Protecting the identity of anonymous commentators is particularly important in instances similar to the situation at hand. The Vanguard frequently provides reports on topics which are controversial and may potentially impact significant local interests in the City of Davis and Yolo County. (Greenwald Decl., ¶ 6.) The most likely commentators on these stories are members of those communities – residents, business owners, local politicians, etc… (Id., ¶ 7.) Many of those community members may feel compelled to express their opinions on subjects which either impact their lives or businesses, or about which they feel especially passionate; but would be reluctant to offer their views if they could not do so anonymously. Their desire to remain nameless may stem from fear of retaliation by the community or harm to their economic interests, or it may simply be a wish to protect their personal privacy. Regardless of their motivations, these citizens will be much more hesitant to contribute their thoughts and views to public discussions if there are only fleeting protections over their personal, identifying information.
During the course of the last three years there have been times when that policy has been inconvenient. People have used the veil of anonymity to engage in uncivil discourse and character assassinations. There have been many times where I have found myself questioning whether I should continue this policy.

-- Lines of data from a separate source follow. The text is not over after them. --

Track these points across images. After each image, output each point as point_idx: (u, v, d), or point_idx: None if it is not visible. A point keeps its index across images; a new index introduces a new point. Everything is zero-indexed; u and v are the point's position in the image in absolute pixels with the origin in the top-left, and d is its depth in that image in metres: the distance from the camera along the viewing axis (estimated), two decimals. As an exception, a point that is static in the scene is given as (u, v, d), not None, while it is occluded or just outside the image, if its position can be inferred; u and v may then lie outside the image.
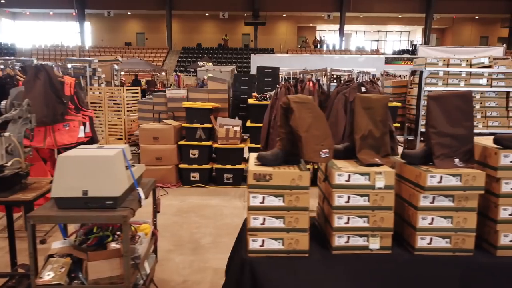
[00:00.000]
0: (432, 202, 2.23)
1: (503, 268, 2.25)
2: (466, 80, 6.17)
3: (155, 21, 34.66)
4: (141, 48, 33.37)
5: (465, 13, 32.44)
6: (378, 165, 2.34)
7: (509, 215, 2.27)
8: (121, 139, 7.79)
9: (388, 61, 16.84)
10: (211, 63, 23.11)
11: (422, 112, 6.26)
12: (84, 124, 4.16)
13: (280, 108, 2.28)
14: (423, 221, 2.24)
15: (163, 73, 22.72)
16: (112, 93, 7.84)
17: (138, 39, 36.29)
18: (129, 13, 34.11)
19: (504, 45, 19.14)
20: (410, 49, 32.80)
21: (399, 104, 6.21)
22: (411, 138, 6.55)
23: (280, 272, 2.22)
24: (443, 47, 23.34)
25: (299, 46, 35.18)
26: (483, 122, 6.23)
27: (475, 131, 6.22)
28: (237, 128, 5.93)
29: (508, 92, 6.23)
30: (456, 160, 2.33)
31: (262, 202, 2.20)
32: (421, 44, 30.88)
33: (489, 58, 6.25)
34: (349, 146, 2.53)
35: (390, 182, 2.22)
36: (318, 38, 35.67)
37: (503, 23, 32.05)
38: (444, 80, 6.20)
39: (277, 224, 2.22)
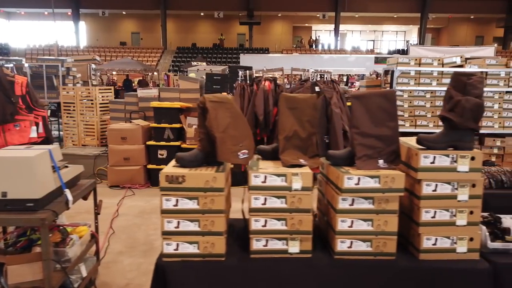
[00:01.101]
0: (352, 204, 2.17)
1: (424, 272, 2.19)
2: (438, 80, 6.12)
3: (150, 21, 34.59)
4: (136, 48, 33.31)
5: (460, 13, 32.37)
6: (301, 166, 2.29)
7: (432, 217, 2.21)
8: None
9: (378, 60, 16.77)
10: (204, 63, 23.05)
11: (394, 112, 6.19)
12: (37, 124, 4.09)
13: (198, 108, 2.22)
14: (342, 224, 2.18)
15: (155, 73, 22.65)
16: (89, 93, 7.78)
17: (133, 39, 36.22)
18: (124, 12, 34.04)
19: (495, 45, 19.05)
20: (405, 49, 32.71)
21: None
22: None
23: (194, 277, 2.16)
24: (434, 46, 23.23)
25: (294, 46, 35.11)
26: (456, 122, 6.16)
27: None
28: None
29: (480, 92, 6.16)
30: (380, 161, 2.27)
31: (176, 205, 2.15)
32: (416, 44, 30.84)
33: (461, 57, 6.19)
34: (277, 147, 2.47)
35: (307, 184, 2.16)
36: (313, 38, 35.58)
37: (498, 23, 31.98)
38: (415, 79, 6.15)
39: (192, 227, 2.17)
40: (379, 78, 9.53)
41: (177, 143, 5.97)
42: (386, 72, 6.53)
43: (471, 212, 2.22)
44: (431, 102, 6.20)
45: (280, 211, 2.18)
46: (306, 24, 36.95)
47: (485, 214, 2.56)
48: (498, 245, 2.29)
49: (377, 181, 2.14)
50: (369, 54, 28.93)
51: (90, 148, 6.91)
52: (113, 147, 5.93)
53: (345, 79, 16.07)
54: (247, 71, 4.27)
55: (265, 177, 2.15)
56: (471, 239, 2.24)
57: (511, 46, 32.52)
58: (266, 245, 2.21)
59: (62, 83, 7.16)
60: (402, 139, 2.51)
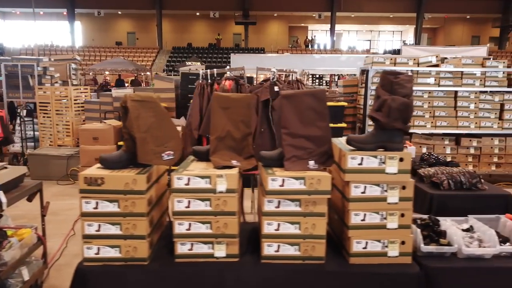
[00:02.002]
0: (278, 206, 2.11)
1: (353, 276, 2.13)
2: (413, 79, 6.03)
3: (146, 21, 34.54)
4: (131, 48, 33.25)
5: (456, 13, 32.31)
6: (232, 167, 2.23)
7: (361, 220, 2.15)
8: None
9: (369, 60, 16.65)
10: (199, 63, 22.99)
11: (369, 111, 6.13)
12: (-6, 125, 4.04)
13: (120, 107, 2.16)
14: (268, 227, 2.12)
15: (148, 73, 22.59)
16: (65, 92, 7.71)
17: (129, 39, 36.18)
18: (119, 12, 34.00)
19: (488, 45, 18.94)
20: (400, 48, 32.61)
21: (345, 104, 6.09)
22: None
23: (115, 281, 2.10)
24: (427, 46, 23.16)
25: (290, 46, 35.05)
26: (432, 122, 6.11)
27: (424, 131, 6.13)
28: (179, 128, 5.80)
29: (456, 92, 6.11)
30: (311, 163, 2.21)
31: (96, 208, 2.08)
32: (412, 44, 30.78)
33: (437, 57, 6.13)
34: (211, 147, 2.41)
35: (232, 186, 2.10)
36: (309, 38, 35.52)
37: (494, 23, 31.91)
38: (391, 79, 6.06)
39: (113, 230, 2.11)
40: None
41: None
42: (362, 72, 6.47)
43: (402, 215, 2.16)
44: (429, 103, 6.14)
45: (204, 214, 2.12)
46: (302, 24, 36.91)
47: (425, 216, 2.51)
48: (431, 248, 2.23)
49: (303, 183, 2.08)
50: (364, 54, 28.89)
51: (65, 148, 6.85)
52: (85, 148, 5.88)
53: (337, 79, 16.01)
54: (208, 70, 4.20)
55: (189, 179, 2.09)
56: (403, 243, 2.17)
57: (507, 46, 32.47)
58: (191, 249, 2.15)
59: (38, 83, 7.08)
60: (339, 139, 2.45)
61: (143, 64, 29.64)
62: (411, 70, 6.04)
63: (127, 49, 32.92)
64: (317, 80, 17.59)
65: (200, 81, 4.13)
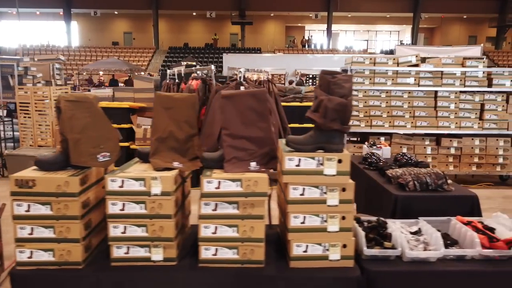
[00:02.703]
0: (215, 209, 2.07)
1: (293, 281, 2.08)
2: (393, 79, 6.01)
3: (143, 21, 34.50)
4: (127, 48, 33.22)
5: (453, 13, 32.26)
6: (172, 169, 2.18)
7: (301, 223, 2.10)
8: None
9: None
10: (194, 63, 22.95)
11: (349, 112, 6.08)
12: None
13: (55, 108, 2.11)
14: (205, 230, 2.08)
15: (142, 73, 22.53)
16: (52, 93, 7.67)
17: (125, 39, 36.14)
18: (116, 12, 33.96)
19: (482, 45, 18.90)
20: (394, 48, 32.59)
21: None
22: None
23: (49, 286, 2.05)
24: (421, 46, 23.11)
25: (287, 46, 35.01)
26: (412, 123, 6.07)
27: (404, 131, 6.08)
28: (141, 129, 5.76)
29: (436, 92, 6.06)
30: (253, 164, 2.17)
31: (28, 211, 2.04)
32: (409, 44, 30.73)
33: (416, 56, 6.08)
34: (155, 149, 2.36)
35: (168, 188, 2.05)
36: (306, 37, 35.47)
37: (491, 23, 31.85)
38: (370, 79, 6.04)
39: (46, 234, 2.06)
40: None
41: (127, 144, 5.87)
42: (343, 71, 6.41)
43: (343, 218, 2.11)
44: (387, 102, 6.09)
45: (139, 217, 2.07)
46: (299, 24, 36.86)
47: (373, 218, 2.46)
48: (375, 251, 2.18)
49: (239, 185, 2.03)
50: (360, 54, 28.83)
51: (45, 149, 6.80)
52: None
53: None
54: (175, 69, 4.16)
55: (122, 181, 2.04)
56: (345, 246, 2.13)
57: (504, 45, 32.42)
58: (127, 253, 2.11)
59: (19, 83, 7.04)
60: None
61: (139, 64, 29.64)
62: (390, 70, 6.00)
63: (123, 49, 32.90)
64: (310, 80, 17.54)
65: (168, 81, 4.08)
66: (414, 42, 31.36)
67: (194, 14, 34.13)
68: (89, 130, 2.08)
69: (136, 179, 2.04)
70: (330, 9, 31.13)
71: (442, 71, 5.97)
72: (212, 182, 2.03)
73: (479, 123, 6.07)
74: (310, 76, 17.37)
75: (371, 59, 6.11)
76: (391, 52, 29.57)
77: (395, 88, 6.02)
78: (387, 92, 6.07)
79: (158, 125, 2.29)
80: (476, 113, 6.07)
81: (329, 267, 2.13)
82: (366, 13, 32.24)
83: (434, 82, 5.99)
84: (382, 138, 6.17)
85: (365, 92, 6.10)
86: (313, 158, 2.04)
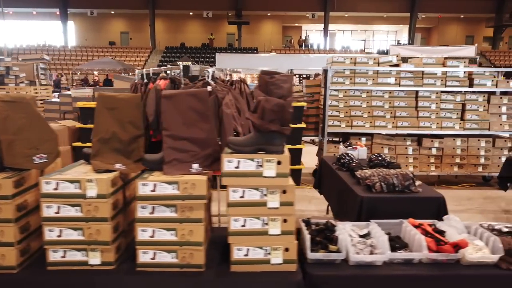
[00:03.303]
0: (152, 212, 2.02)
1: (231, 285, 2.03)
2: (373, 79, 5.96)
3: (139, 21, 34.45)
4: (124, 48, 33.20)
5: (450, 13, 32.20)
6: (113, 171, 2.14)
7: (242, 226, 2.06)
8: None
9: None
10: (190, 63, 22.89)
11: (329, 112, 6.06)
12: None
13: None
14: (143, 233, 2.03)
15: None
16: (36, 92, 7.63)
17: (122, 39, 36.10)
18: (112, 12, 33.93)
19: (476, 45, 18.86)
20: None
21: (304, 104, 5.99)
22: (320, 138, 6.35)
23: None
24: (415, 46, 23.05)
25: (284, 45, 34.96)
26: (393, 123, 6.01)
27: (385, 132, 6.03)
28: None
29: (417, 92, 6.01)
30: (195, 166, 2.12)
31: (-40, 213, 1.99)
32: (405, 44, 30.68)
33: (397, 56, 6.04)
34: (100, 150, 2.31)
35: (104, 191, 2.00)
36: (303, 37, 35.42)
37: (488, 23, 31.79)
38: (351, 79, 5.99)
39: (-20, 237, 2.01)
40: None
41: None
42: (325, 72, 6.37)
43: (285, 220, 2.07)
44: (367, 102, 6.04)
45: (75, 220, 2.02)
46: (296, 24, 36.81)
47: (323, 221, 2.41)
48: (319, 255, 2.14)
49: (176, 188, 1.99)
50: (357, 54, 28.77)
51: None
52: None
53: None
54: (144, 69, 4.11)
55: (57, 183, 2.00)
56: (287, 249, 2.08)
57: (501, 45, 32.37)
58: (64, 257, 2.06)
59: (0, 82, 6.99)
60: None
61: (135, 64, 29.61)
62: (371, 70, 5.95)
63: (120, 49, 32.87)
64: (303, 80, 17.50)
65: (136, 81, 4.03)
66: (411, 42, 31.32)
67: (191, 14, 34.09)
68: (25, 131, 2.04)
69: (71, 181, 2.00)
70: (327, 9, 31.09)
71: (423, 71, 5.91)
72: (147, 184, 1.98)
73: (460, 123, 6.01)
74: (304, 76, 17.34)
75: (351, 59, 6.06)
76: (387, 52, 29.54)
77: (376, 88, 5.97)
78: (367, 92, 6.02)
79: (100, 126, 2.24)
80: (457, 113, 6.02)
81: (271, 271, 2.08)
82: (363, 13, 32.19)
83: (415, 82, 5.94)
84: (364, 139, 6.13)
85: (346, 92, 6.05)
86: (252, 159, 1.99)
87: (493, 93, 6.21)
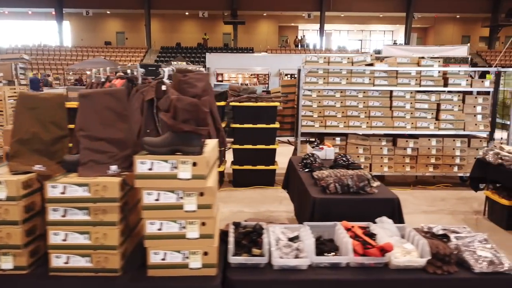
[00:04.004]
0: (64, 215, 1.96)
1: (147, 290, 1.97)
2: (347, 79, 5.89)
3: (135, 20, 34.41)
4: (120, 48, 33.17)
5: (446, 13, 32.12)
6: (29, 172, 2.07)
7: (158, 229, 1.99)
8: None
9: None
10: (184, 63, 22.86)
11: (303, 112, 5.99)
12: None
13: None
14: (55, 237, 1.97)
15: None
16: (14, 92, 7.57)
17: (118, 38, 36.05)
18: (108, 12, 33.87)
19: (469, 44, 18.72)
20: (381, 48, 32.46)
21: (277, 104, 5.92)
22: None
23: None
24: (408, 46, 22.94)
25: (280, 45, 34.89)
26: (367, 123, 5.95)
27: (358, 132, 5.97)
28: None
29: (391, 91, 5.95)
30: (113, 167, 2.06)
31: None
32: (401, 43, 30.61)
33: (371, 55, 5.97)
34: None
35: (14, 193, 1.94)
36: (299, 37, 35.35)
37: (484, 23, 31.71)
38: (324, 78, 5.92)
39: None
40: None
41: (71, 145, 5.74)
42: (298, 71, 6.31)
43: (203, 224, 2.00)
44: (341, 102, 5.98)
45: (-15, 223, 1.96)
46: (293, 24, 36.73)
47: (252, 223, 2.35)
48: (240, 259, 2.08)
49: (87, 190, 1.93)
50: (353, 54, 28.67)
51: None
52: (7, 149, 5.72)
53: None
54: (101, 69, 4.05)
55: (-35, 185, 1.93)
56: (206, 253, 2.02)
57: (497, 45, 32.26)
58: (-25, 260, 2.00)
59: (-25, 82, 6.92)
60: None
61: (131, 64, 29.50)
62: (345, 69, 5.88)
63: (115, 48, 32.85)
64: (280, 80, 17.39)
65: (93, 80, 3.97)
66: (407, 42, 31.24)
67: (187, 13, 34.02)
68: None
69: (-21, 183, 1.93)
70: (323, 8, 31.02)
71: (397, 71, 5.85)
72: (56, 186, 1.92)
73: (435, 123, 5.95)
74: (294, 76, 17.25)
75: (325, 58, 5.99)
76: (380, 52, 29.46)
77: (350, 88, 5.90)
78: (341, 92, 5.96)
79: (19, 126, 2.18)
80: (432, 113, 5.95)
81: (189, 276, 2.02)
82: (359, 12, 32.12)
83: (389, 81, 5.87)
84: (338, 139, 6.06)
85: (319, 92, 5.98)
86: (166, 161, 1.93)
87: (470, 92, 6.15)
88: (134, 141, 2.08)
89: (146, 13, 31.51)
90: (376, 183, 3.70)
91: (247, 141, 5.92)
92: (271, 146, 5.97)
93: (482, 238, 2.23)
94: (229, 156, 6.35)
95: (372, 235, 2.22)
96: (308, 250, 2.11)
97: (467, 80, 5.86)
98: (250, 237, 2.19)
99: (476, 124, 5.93)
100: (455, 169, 6.04)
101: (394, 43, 34.62)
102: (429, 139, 6.00)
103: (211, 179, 2.04)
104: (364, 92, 5.95)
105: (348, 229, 2.28)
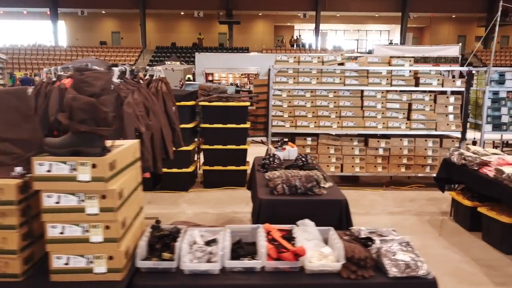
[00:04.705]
0: (-39, 218, 1.89)
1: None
2: (317, 78, 5.83)
3: (131, 20, 34.34)
4: (115, 47, 33.13)
5: (442, 12, 32.03)
6: None
7: (60, 233, 1.93)
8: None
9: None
10: (178, 62, 22.80)
11: (273, 112, 5.93)
12: None
13: None
14: (-48, 241, 1.90)
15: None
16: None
17: (113, 38, 35.99)
18: (103, 12, 33.82)
19: (460, 44, 18.66)
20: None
21: (247, 103, 5.86)
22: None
23: None
24: (400, 46, 22.88)
25: (275, 45, 34.83)
26: (338, 123, 5.89)
27: (329, 132, 5.90)
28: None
29: (362, 91, 5.88)
30: (18, 169, 1.99)
31: None
32: (396, 43, 30.54)
33: (342, 55, 5.90)
34: None
35: None
36: (295, 37, 35.28)
37: (480, 22, 31.62)
38: (294, 78, 5.86)
39: None
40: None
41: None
42: (268, 71, 6.24)
43: (107, 227, 1.94)
44: (312, 102, 5.91)
45: None
46: (288, 24, 36.65)
47: (169, 227, 2.29)
48: (148, 263, 2.01)
49: (-18, 192, 1.86)
50: (348, 53, 28.56)
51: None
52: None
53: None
54: (52, 68, 3.99)
55: None
56: (111, 258, 1.95)
57: (492, 45, 32.16)
58: None
59: None
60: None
61: (108, 63, 29.40)
62: (316, 69, 5.82)
63: (110, 48, 32.81)
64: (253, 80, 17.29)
65: (44, 80, 3.90)
66: (403, 41, 31.18)
67: (182, 13, 33.96)
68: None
69: None
70: (318, 8, 30.95)
71: (367, 70, 5.78)
72: (-50, 188, 1.85)
73: (407, 123, 5.88)
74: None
75: (295, 57, 5.93)
76: (371, 52, 29.38)
77: (320, 87, 5.84)
78: (311, 91, 5.89)
79: None
80: (403, 113, 5.88)
81: (94, 281, 1.95)
82: (354, 12, 32.04)
83: (360, 81, 5.81)
84: (309, 139, 6.00)
85: (289, 91, 5.92)
86: (64, 162, 1.86)
87: (444, 92, 6.09)
88: (37, 142, 2.01)
89: (141, 13, 31.47)
90: (328, 184, 3.64)
91: (217, 141, 5.87)
92: (241, 146, 5.92)
93: (405, 242, 2.16)
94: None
95: (291, 239, 2.16)
96: (221, 254, 2.04)
97: (438, 79, 5.79)
98: (163, 240, 2.12)
99: (448, 124, 5.87)
100: (427, 169, 5.98)
101: (390, 43, 34.57)
102: (401, 139, 5.93)
103: (118, 182, 1.98)
104: (335, 92, 5.89)
105: (268, 232, 2.21)
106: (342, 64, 5.91)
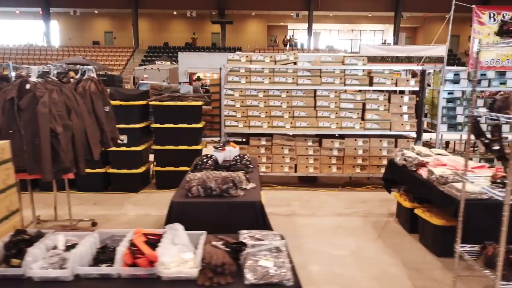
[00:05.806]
0: None
1: None
2: (270, 78, 5.75)
3: (123, 20, 34.28)
4: (107, 47, 33.08)
5: (435, 12, 31.89)
6: None
7: None
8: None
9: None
10: (168, 62, 22.75)
11: (226, 112, 5.85)
12: None
13: None
14: None
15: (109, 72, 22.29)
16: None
17: (106, 38, 35.95)
18: (96, 11, 33.78)
19: (447, 44, 18.56)
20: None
21: (199, 103, 5.78)
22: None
23: None
24: (387, 45, 22.79)
25: (268, 45, 34.75)
26: (291, 123, 5.80)
27: (282, 132, 5.81)
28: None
29: (315, 91, 5.80)
30: None
31: None
32: (387, 43, 30.45)
33: (294, 54, 5.82)
34: None
35: None
36: (288, 37, 35.18)
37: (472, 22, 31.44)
38: (246, 77, 5.78)
39: None
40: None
41: None
42: (221, 70, 6.15)
43: None
44: (265, 102, 5.83)
45: None
46: (282, 23, 36.54)
47: (35, 230, 2.20)
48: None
49: None
50: (343, 53, 28.48)
51: None
52: None
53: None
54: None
55: None
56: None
57: (486, 45, 32.00)
58: None
59: None
60: None
61: (117, 63, 29.50)
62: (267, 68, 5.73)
63: (103, 48, 32.77)
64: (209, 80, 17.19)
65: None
66: (396, 41, 31.09)
67: (175, 13, 33.91)
68: None
69: None
70: (311, 8, 30.88)
71: (320, 69, 5.69)
72: None
73: (361, 123, 5.79)
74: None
75: (247, 56, 5.84)
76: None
77: (273, 87, 5.75)
78: (264, 91, 5.81)
79: None
80: (357, 113, 5.79)
81: None
82: (347, 12, 31.93)
83: (313, 80, 5.72)
84: (264, 139, 5.91)
85: (242, 91, 5.83)
86: None
87: (402, 92, 5.99)
88: None
89: (134, 12, 31.42)
90: (250, 185, 3.56)
91: (168, 141, 5.78)
92: (194, 147, 5.83)
93: (274, 247, 2.08)
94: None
95: (153, 245, 2.07)
96: (76, 259, 1.96)
97: (392, 79, 5.70)
98: (18, 246, 2.03)
99: (402, 124, 5.78)
100: (383, 170, 5.87)
101: (383, 43, 34.47)
102: (355, 140, 5.85)
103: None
104: (288, 92, 5.80)
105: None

However, whenever I examined my rationale I am reminded again of the original purpose for this site and the reasons why that policy was established to begin with.
Don Mooney writes that given these first amendment protections, “plaintiff has not made the prima facie showing of libel required to overcome first amendment protections for the anonymous comments on the Vanguard.” Along those lines I am reminded of a comment when we first discussed in the summer of 2007 whether to end anonymous comments. The person suggested that while we have many comments and often heated discussions, rarely do these discussions rise to the level of vitriol that would necessity the need to change policy.
Indeed in many ways this has been as challenging a week as any that we have encountered between the columns of a certain columnist, comments in that column by a certain elected officials, and comments on the blog questioning my position on a certain heated issue, and yet again I am reminded of the original mission of the Vanguard and remain steadfast in my belief that people ought to have a place and a public space to air their views without fear of personal retribution and there we remain as committed as ever to protecting the rights of people to post anonymously.
In this case, I fight for the principle even in a case where I support the overall goals of the plaintiff. As I told Officer Chang personally, I wish him well in his case, I believe there is a good chance he was wronged in his employment and that his settlement agreement was unlawfully violated, but I must protect the integrity of everything I have built in the last three years.